Every cloud has a silver lining.

After COVID-19 upset our plans to present Lit4School at the Leipzig Book Fair in spring, we got the chance to be a part of the digital Frankfurt Book Fair 2020. Being the world’s largest trade fair for books with a tradition of more than 500 years, it connects readers, authors and publishing companies until the present day.

From the 14th to the 18th of October you can visit the digital fair free of charge: Discover a wide range of live conferences, virtual Q&A sessions and exhibition stands – including our presentation.

Don’t miss out!

The editors

Dear users,

Lit4School life is of course a big literature party.
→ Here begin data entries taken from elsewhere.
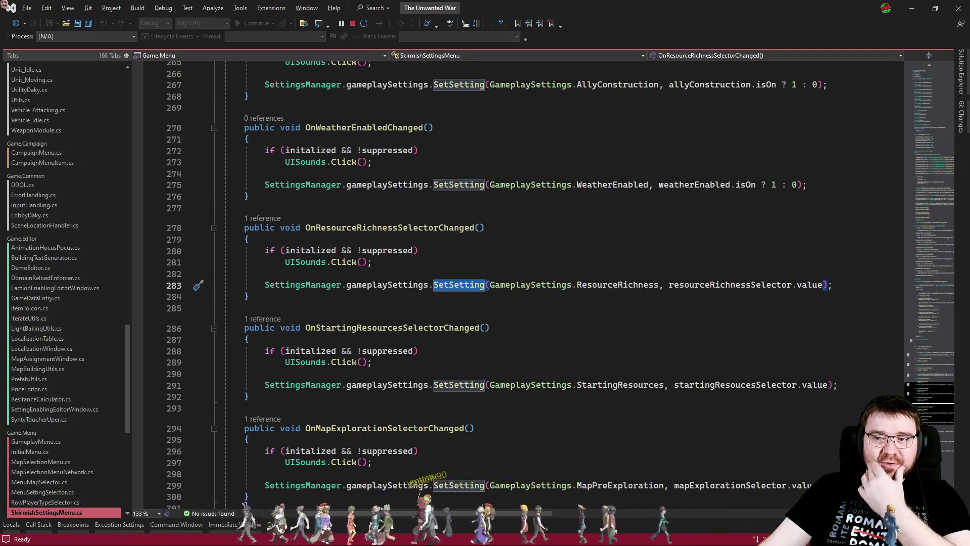
Step: Set a breakpoint on the line 283 SetSetting call and start Play mode
{"action": "left_click", "coordinate": [458, 285]}
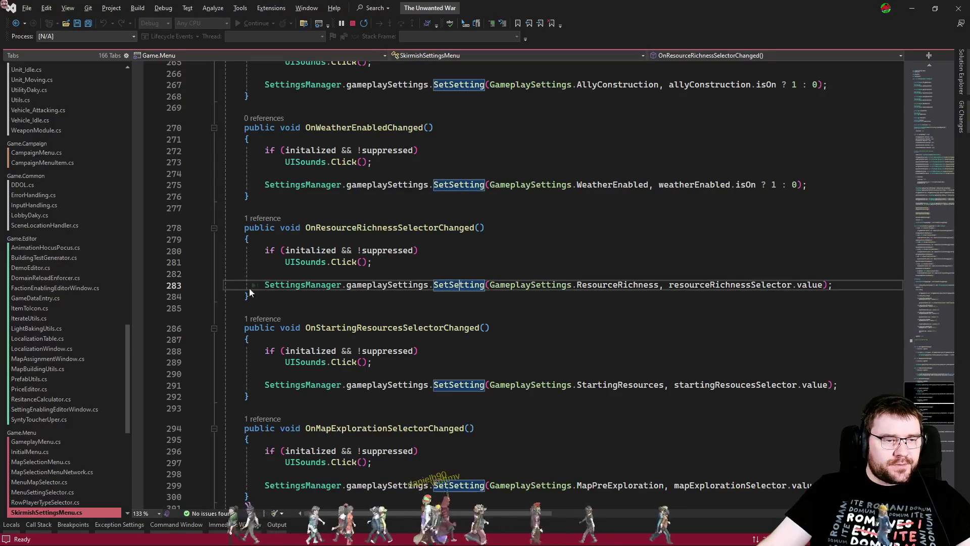
{"action": "key", "text": "F9"}
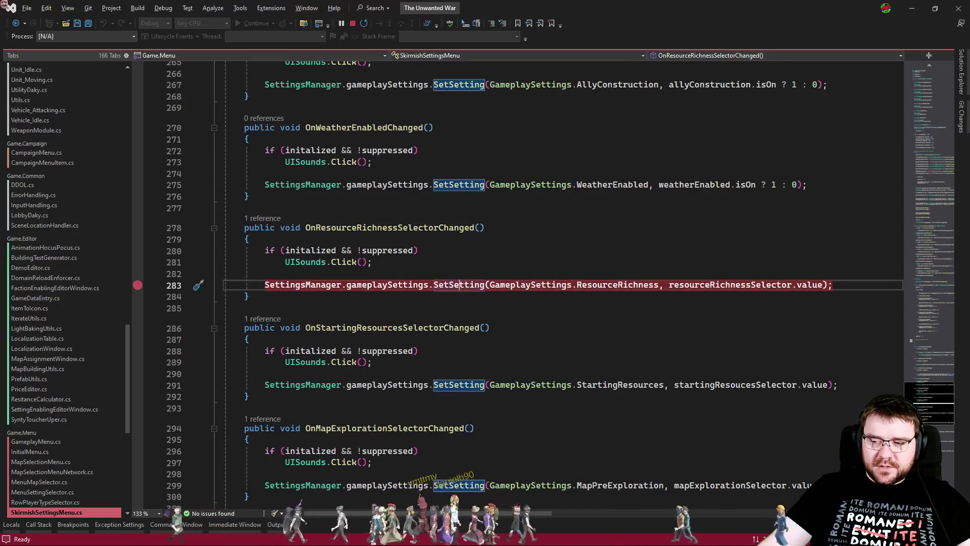
{"action": "key", "text": "alt+Tab"}
{"action": "left_click", "coordinate": [469, 30]}
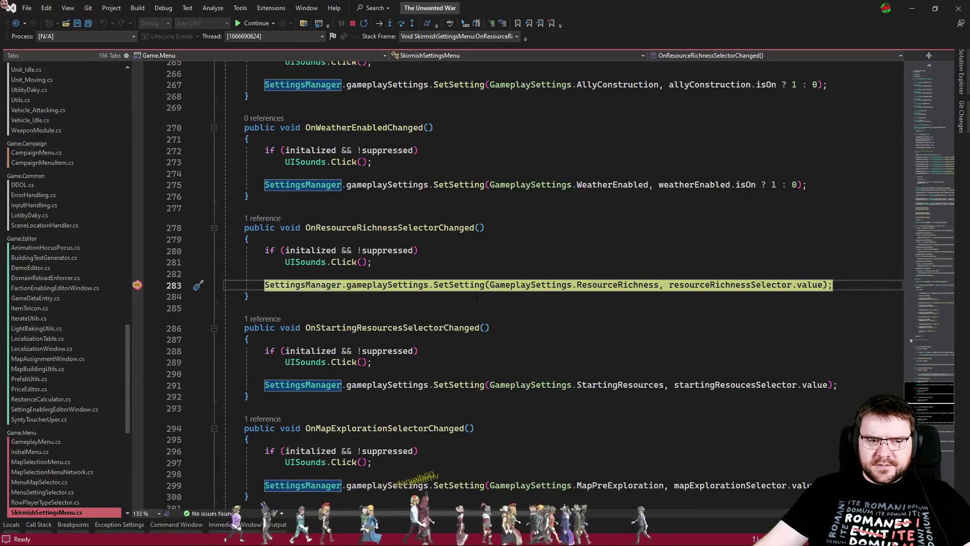
Step: Step through TMP_Dropdown's value getter and into SettingHandler.SetSetting
{"action": "key", "text": "F11"}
But today we also most happily and proudly celebrate our 200th English text!

We focus on quality rather than quantity, and on additional information to make texts more accessible to you. Thus, 200 texts are a great milestone that shows that hard work pays off. We aim to create a toolkit to inspire variety in language education and hope to enrich contemporary classroom discussions with fitting literature of all kinds and periods – from ‘old and dusty’ classics to more recent examples and topics such as #BlackLivesMatter, #FridaysForFuture and #MeToo.
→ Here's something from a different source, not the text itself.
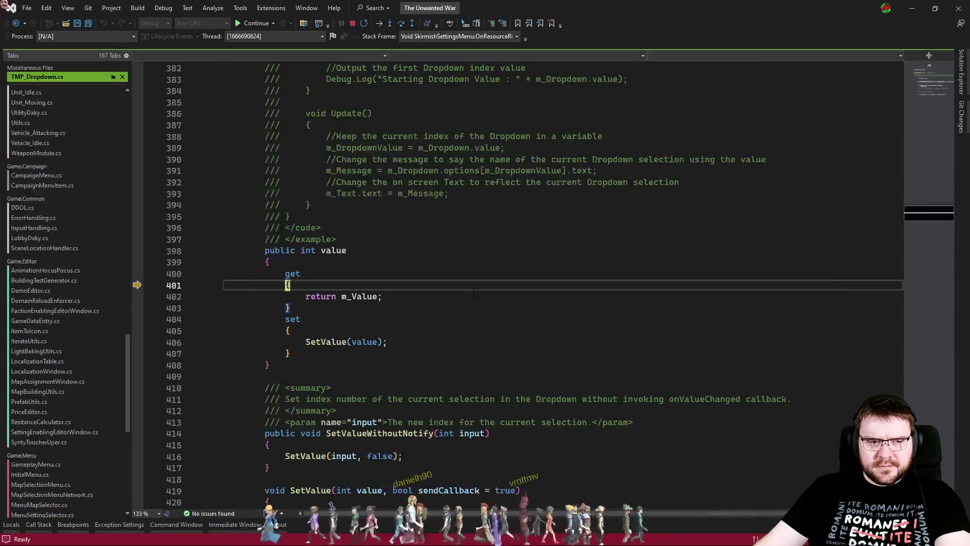
{"action": "key", "text": "F10"}
{"action": "key", "text": "F10"}
{"action": "key", "text": "F10"}
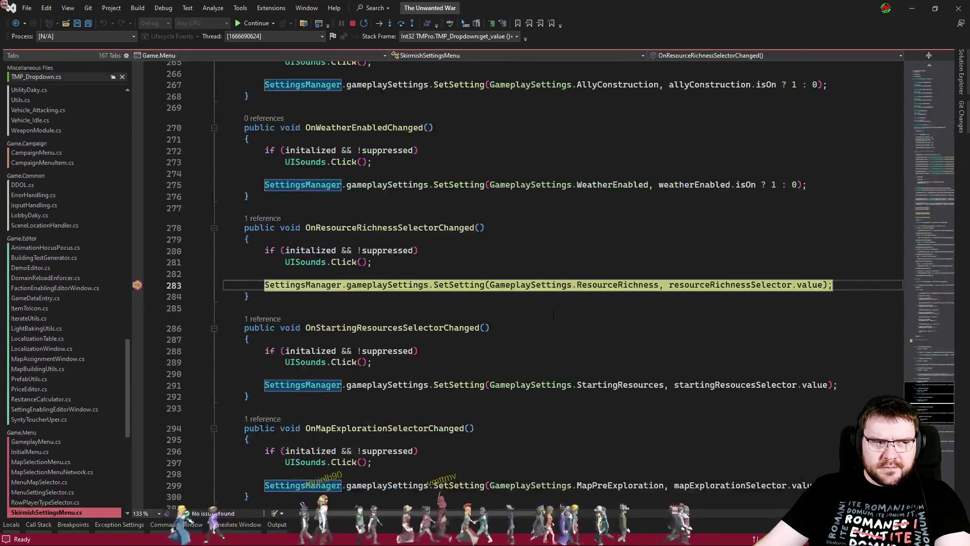
{"action": "key", "text": "F11"}
{"action": "key", "text": "F10"}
So, 200 English and 61 German texts on Lit4School call for a bottle of bubbly because it means there are 261 different ways to spice up language learning. If you are rather feeling cosy at the moment and in the mood to have a heartwarming, adorable autumn read, have a look at our No. 200: Diary of a Wombat.

The editors

Dear users,

This year Leipzig University held its annual “Tag der Lehre” online: On June 24, people could once again explore the highlights of digital teaching and Lit4School was finally part of it. You can find our presentation within Leipzig University’s online documentation of the event – simply scroll down to “Rundgang 2” or directly search for Lit4School after clicking the link. We are especially proud that we can finally present the new design we have been working on and which you can experience shortly.

So stay tuned!

The editors

Adding Films

English · 24 June 2020

Dear users,

After spending more than a year collecting written works for you, we now want to dive into the realm of films with you. Movies and series both have a powerful potential to stimulate your English-learning process. That is why from now on, we will be collecting the most beneficial films we can think of and again ask you for your help: Is there an English-speaking movie which stands out for you? One which kickstarted your English progess? A topic which kept you thinking for days on end? If so, please share your suggestion with us, so that future generations of English learners will have a variety of movies to help them improve.

Have fun exploring!

The editors

Welcome to Lit4School

English · 5 November 2019

Lit4School is a free database for literature and media in the EFL classroom. This open education resource is currently being set up at the Zentrum für Lehrerbildung und Schulforschung at Leipzig University. Over the next couple of weeks and months we will be adding new features, texts and media to offer you the best user experience and support in preparing your classes. Stay tuned!

To help us grow, feel free to share your experiences, feedback and needs with us. If you have any suggestion for a literary text, film or other media, that you already use in the EFL classroom, please contact us.

For now, we hope you enjoy browsing. We wish you lots of new impressions and inspirations in teaching, learning and researching with Lit4School.